Fast forward many years, I had the same feeling when first shown Soul – another herbal tea moment. This was a man with two distinct personalities – the tall, funny, opinionated, gregarious man, and then the contemplative, calm, peaceful, thoughtful, caring person working with pretty, lovely subjects.

Generous to a fault, in all the years of trade shows he never once missed taking us out for dinner or drinks, either with the team or other overseas distributors – be it Birmingham, Harrogate, London, New York or Hong Kong. Then there were the visits to stay in Oxford, on the boat in London or the pub at the end of the wharf, it always seemed to be a party.

Last time David, Edward and I saw David was in Hong Kong with Lisa and Nicole, yet again for drinks. Covid then stopped everything – and here in the hermit kingdom we finally opened our borders to the Aussies today – still no one else.

Associates here initially questioned my supporting some of David’s wackier brands, like Monkton, NPO and stationery gifts like the Brightside. I tell you, for several years I think every shop in NZ stocked Man Tins and it was not a short-lived wonder – it went on for years.

Closing down the business was a huge shock at the time, but the reasons given were totally valid – more travel, more photography, more life than just cards. So, when he told me about his disease halfway through last year, I just thought it was not fair. In the departure lounge but not ready to depart – a long time still to tick off the wish list but now cut short.

Another very good friend had just died from MND so we knew the path. We kept in touch regularly. Last week’s post about the loneliness of Namibia told me where he was at so, when I asked how he was coping last Thursday, his answer ‘in Zurich – I’ll be taking care of things soon’ was not unexpected. A wonderful person, who will be missed and never forgotten.”

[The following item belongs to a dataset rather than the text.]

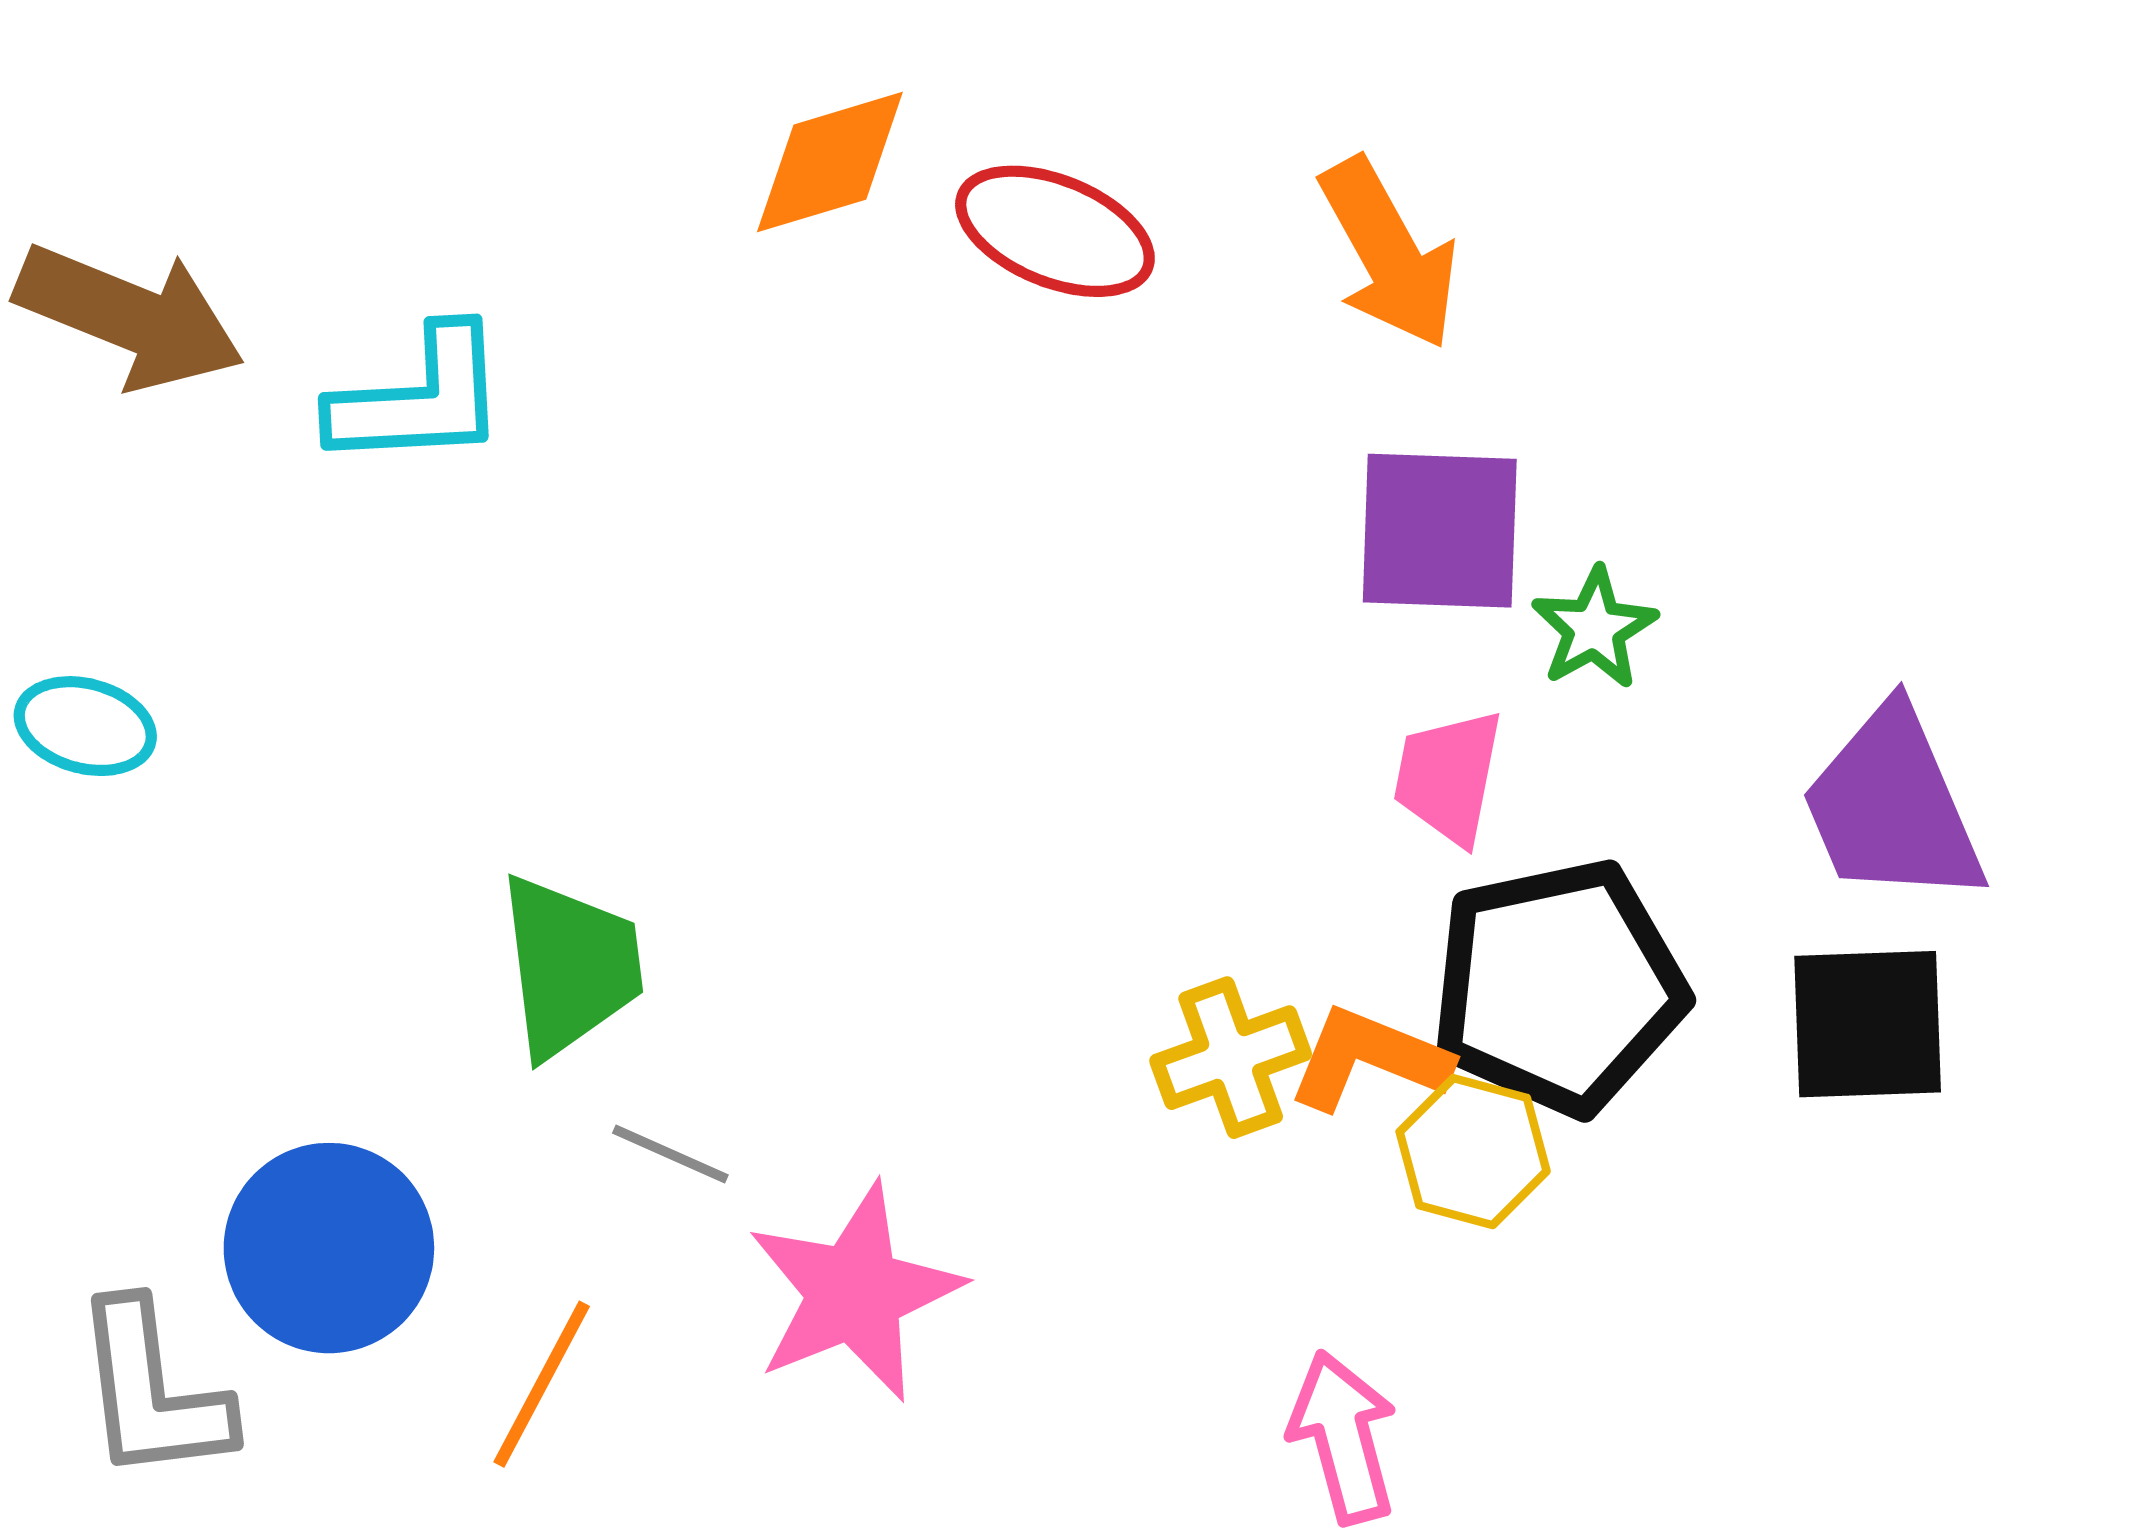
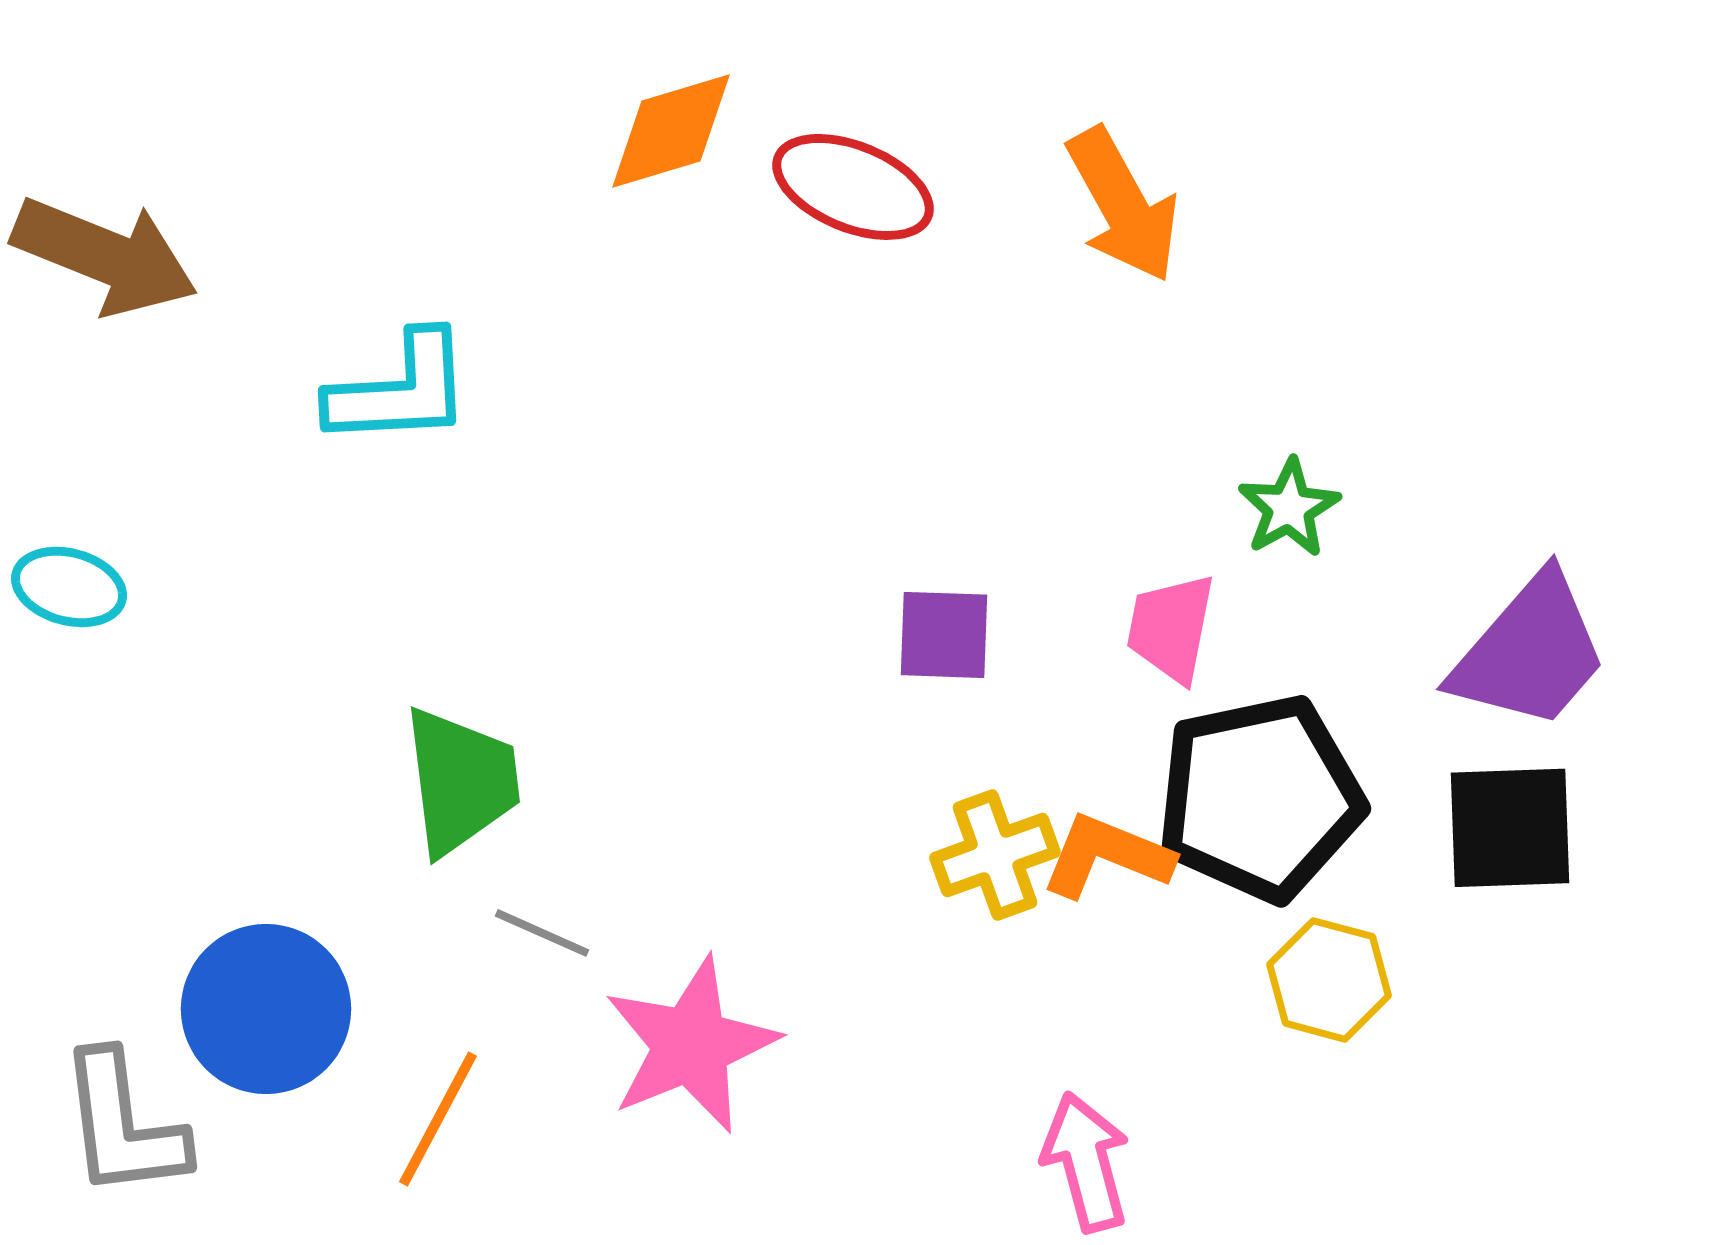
cyan L-shape: (419, 398) -> (400, 390), moved
purple square: (1440, 531) -> (944, 635), moved, size x0.7
purple trapezoid: (1892, 806) -> (1530, 652), turned -116
yellow hexagon: (1473, 1152) -> (1329, 980), moved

Kishor Shah, managing director Xpressions and Zak UK

“This is a sad time for the industry. I knew David for at least 25 years, and I remember going to see him in the early years when he acquired the Big Unit in Oxford. He was so proud to show me around, and we had a great day, and in typical David fashion, he did it the best way. We became great friends and I also had the pleasure of doing a lot of licensing with him – Happy Hefalumps, Not Particularly Orange and Kid Art – which was great fun.

He was one of the most charismatic people in our Industry, always with a smile, always with something to say and always funny. He was his own man and did what he wanted and believed in. A true character. We will miss him. The industry has lost a gentleman and a true friend.”